This is Saturday afternoon. There's one heating/cool/refrigeration place in our town and they're closed until 7 a.m. Monday. Okay, not a huge deal, the house is warm enough if we stay bundled up (thank goodness we had all the windows replaced in October though!), so we decide to gut it out. This is not really difficult - we have lots of blankets and lots of warm clothing - but starts my head spinning about how the furnace has pr'bly been trying to heat the house to 67-70 degrees for *weeks* without a blower motor, which means it's been coming on every 10 to 45 minutes for 45 to 60 seconds at a time.. and the gas bill is looming very large and unknown and figures like $500 are running through my head.

The anti-climax came this morning - 7 a.m. call to the heating guys, 7:45 a.m. arrival by said heating guys, found a cracked solder connection, repaired, house back up to 70 degrees by 9 a.m. (at which point it got turned back down to 67 for the day while we're gone). In the end, it's going to cost us pr'bly around $50 and is now fixed, which is a *huge* relief.

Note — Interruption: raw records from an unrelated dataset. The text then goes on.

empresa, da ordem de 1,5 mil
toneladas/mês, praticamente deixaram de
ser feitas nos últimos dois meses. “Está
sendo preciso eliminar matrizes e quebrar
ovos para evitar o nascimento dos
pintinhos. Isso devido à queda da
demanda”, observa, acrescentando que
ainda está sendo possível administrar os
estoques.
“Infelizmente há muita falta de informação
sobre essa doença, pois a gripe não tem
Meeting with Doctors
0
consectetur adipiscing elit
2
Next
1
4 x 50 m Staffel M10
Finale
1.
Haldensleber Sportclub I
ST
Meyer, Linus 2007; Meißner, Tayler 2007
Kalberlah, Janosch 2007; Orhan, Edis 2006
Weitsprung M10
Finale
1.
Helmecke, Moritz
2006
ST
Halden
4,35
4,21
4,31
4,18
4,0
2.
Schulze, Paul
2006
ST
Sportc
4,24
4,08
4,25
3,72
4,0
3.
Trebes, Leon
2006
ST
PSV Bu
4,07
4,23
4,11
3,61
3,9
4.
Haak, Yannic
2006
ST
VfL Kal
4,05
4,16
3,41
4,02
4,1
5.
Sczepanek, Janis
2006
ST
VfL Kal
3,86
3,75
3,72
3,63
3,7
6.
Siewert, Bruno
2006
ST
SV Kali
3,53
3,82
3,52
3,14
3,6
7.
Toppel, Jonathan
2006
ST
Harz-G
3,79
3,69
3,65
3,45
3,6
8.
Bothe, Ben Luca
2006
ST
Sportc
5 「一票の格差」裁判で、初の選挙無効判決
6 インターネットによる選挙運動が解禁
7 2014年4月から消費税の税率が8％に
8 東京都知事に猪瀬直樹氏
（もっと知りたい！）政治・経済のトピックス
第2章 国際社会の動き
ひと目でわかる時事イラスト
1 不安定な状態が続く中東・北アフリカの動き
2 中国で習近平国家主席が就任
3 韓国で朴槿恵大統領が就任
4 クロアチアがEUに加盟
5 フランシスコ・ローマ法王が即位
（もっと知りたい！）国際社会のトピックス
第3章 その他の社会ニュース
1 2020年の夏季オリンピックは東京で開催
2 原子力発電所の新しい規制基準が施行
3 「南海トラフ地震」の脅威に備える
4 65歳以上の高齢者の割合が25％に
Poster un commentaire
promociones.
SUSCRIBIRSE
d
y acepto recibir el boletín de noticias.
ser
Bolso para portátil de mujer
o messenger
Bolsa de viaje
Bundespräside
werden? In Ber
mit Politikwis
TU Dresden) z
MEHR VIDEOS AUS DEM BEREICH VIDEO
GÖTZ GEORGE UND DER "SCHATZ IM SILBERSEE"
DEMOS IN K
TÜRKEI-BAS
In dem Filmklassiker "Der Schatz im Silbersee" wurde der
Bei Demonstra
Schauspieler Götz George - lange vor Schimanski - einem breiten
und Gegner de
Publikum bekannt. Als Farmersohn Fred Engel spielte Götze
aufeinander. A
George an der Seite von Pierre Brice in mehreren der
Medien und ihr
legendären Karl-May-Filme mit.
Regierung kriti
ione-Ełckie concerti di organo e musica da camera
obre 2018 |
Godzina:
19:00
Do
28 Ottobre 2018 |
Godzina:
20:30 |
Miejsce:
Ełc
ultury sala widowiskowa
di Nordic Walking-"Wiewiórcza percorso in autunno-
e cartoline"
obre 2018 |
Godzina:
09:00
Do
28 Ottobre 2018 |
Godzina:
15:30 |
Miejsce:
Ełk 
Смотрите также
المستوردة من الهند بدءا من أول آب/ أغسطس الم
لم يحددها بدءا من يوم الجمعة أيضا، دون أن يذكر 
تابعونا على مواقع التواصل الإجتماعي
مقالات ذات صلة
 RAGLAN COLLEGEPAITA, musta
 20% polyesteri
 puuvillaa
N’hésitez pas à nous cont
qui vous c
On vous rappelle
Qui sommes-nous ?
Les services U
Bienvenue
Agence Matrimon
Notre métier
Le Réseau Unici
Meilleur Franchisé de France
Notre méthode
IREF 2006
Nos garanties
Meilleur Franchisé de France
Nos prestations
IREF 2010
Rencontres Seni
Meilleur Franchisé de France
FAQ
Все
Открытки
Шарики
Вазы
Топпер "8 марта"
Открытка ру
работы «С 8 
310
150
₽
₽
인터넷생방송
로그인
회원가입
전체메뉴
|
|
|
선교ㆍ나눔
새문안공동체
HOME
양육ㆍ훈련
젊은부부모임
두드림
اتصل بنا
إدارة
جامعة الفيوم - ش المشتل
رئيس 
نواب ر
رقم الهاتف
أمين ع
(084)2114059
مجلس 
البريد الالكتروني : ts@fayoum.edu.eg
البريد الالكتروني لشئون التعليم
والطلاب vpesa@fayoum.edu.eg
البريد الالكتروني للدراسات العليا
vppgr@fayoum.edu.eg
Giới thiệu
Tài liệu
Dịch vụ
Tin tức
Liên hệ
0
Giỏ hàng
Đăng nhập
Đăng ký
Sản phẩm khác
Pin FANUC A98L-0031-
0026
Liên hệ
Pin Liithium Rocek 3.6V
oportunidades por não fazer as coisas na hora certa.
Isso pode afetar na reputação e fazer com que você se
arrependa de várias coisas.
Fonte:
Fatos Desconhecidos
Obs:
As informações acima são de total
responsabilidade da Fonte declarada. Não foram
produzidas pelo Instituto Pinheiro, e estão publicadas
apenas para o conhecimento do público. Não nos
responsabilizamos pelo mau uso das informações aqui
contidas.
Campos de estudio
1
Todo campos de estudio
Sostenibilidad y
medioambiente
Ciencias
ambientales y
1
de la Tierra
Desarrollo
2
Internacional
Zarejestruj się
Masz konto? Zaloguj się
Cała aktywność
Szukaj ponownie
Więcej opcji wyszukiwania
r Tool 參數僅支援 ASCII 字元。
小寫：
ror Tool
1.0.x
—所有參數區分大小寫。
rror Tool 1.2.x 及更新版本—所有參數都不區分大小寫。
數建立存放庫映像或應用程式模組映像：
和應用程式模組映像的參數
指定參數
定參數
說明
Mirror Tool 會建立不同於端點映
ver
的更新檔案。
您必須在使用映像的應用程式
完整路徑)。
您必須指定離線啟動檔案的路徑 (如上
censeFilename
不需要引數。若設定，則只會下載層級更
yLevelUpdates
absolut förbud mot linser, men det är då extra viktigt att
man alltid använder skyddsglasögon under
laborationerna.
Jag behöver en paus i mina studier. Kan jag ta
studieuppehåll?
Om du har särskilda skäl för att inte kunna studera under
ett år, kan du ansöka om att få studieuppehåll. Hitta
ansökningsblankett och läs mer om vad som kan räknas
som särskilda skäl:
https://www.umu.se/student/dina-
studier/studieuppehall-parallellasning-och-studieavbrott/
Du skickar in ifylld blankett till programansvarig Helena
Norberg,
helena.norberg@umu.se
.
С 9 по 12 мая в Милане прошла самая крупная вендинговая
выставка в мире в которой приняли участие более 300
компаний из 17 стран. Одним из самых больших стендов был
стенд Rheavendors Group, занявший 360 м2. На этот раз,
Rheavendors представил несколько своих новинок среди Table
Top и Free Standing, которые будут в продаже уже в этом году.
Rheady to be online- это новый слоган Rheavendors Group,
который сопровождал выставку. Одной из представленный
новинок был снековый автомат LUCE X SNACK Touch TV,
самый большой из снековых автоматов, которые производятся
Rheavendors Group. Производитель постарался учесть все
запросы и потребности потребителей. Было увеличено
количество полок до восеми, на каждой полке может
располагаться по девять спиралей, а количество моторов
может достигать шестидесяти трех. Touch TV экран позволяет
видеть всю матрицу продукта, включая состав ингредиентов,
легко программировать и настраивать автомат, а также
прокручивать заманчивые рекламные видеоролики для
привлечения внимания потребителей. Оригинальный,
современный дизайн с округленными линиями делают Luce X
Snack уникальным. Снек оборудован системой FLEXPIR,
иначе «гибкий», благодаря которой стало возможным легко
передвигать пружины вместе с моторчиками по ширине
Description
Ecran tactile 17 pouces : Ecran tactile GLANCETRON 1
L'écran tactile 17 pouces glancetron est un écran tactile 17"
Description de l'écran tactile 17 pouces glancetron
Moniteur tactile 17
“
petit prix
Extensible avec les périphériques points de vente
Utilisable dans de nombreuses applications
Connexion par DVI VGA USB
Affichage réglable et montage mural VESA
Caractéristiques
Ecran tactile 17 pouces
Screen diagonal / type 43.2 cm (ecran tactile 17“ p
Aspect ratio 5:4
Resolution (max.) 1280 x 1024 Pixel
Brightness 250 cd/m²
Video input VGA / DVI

Except for that still-lurking gas bill.. *sigh*

TO BE CONTINUED...

1 comment:

Anonymous said...

The 'nice' thing I've discovered over the years is that most furnace failures turn out to be relatively simple and cheap things that amount to wear-and-tear on individual parts, rather than full-blown catastrophic failures. Ours has one particular el-cheapo part that seems to fail every year or so. We have Service Plus, so Minnegasco comes out and replaces it and goes on their merry way without a blink. I keep expecting them to say, "What, you again?" but they haven't yet.